The “12 Day War” between Iran and Israel ended as suddenly as it began.
It started with Israel’s preemptive strike on June 13, escalated when the U.S. bombed Iran on June 22, and ended in an uneasy ceasefire days later - brokered by America in a moment that could have spiraled into a global war involving Iran’s allies: China and Russia.
It’s also an opportunity to reflect on how confused our thinking can be in such scenarios, and to make our thinking clearer.
It was my first time having the tools and the interest to follow a war breaking out, essentially in real time.
The ubiquity of social media and citizen journalism made it possible to track both the sentiment of the masses and statements by leaders up to the minute.
Imagine if we had seen Bush, Bin Laden, and Saddam tweeting their bluffs and threats during the Iraq War.

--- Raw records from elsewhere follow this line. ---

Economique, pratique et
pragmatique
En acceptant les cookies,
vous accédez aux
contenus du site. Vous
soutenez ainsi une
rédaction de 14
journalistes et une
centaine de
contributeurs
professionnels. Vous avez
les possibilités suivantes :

That’s what we just witnessed with Trump, Khamenei, and Netanyahu.
Impossible Choices
This access to open information made another thing obvious: war is a series of impossible choices.
79% of Americans opposed going to war with Iran.
But 85% opposed Iran getting a nuke.
Obviously the ideal outcome would have been no Iranian nuke, and no war.
But when actually making a decision, one must prioritize and ask oneself: what’s more important?
Iran not getting a nuke, or America not going to war?
All efforts to stop Iran getting a nuke through force risk war.
A refusal to go to war risks Iran getting a nuke.
The privilege of not being a decision-maker is that we get to offer opinions without needing to make tradeoffs.
And many commenters took full advantage of that privilege - making arguments rooted in binaries instead of probabilities.
Cognitive Biases
Much of both the “anti-war” and “anti-nuke” camp were captured by two forms of cognitive bias.
The first is motivated reasoning: the tendency to reason in service of your preferred conclusion.
An active form of motivated reasoning is only searching for evidence that confirms the conclusion you already formed.
The passive form of this is confirmation bias - the tendency to notice information that confirms your view, and ignore evidence that counters it.
Here are examples of how it showed up in each camp.
Anti-war:
“Netanyahu has been saying Iran is on the verge of nukes for 30 years”
→ Needs to be weighed against the fact that Iran increased their uranium stockpile by 50% from February-May.
“Netanyahu said Saddam Hussein had nukes, and that wasn’t true. This is Iraq all over again”
→ Needs to be weighed against the fact that Netanyahu said Syria has a secret nuclear program in 2007, and was right).
Anti-nuke:
“Iran has 60% enriched uranium. There is no civilian purpose for that”
→ Needs to be weighed against the fact that Iran has been doing that since 2021, and only started doing so after Trump exited the deal stopping Iran from doing that in 2018)
“Iran always lies, definitely wants a nuke no matter what, and can’t be reasoned with”
→ Needs to be weighed against the fact that Iran did limit their uranium enrichment to 3.67% before Trump exited the deal.)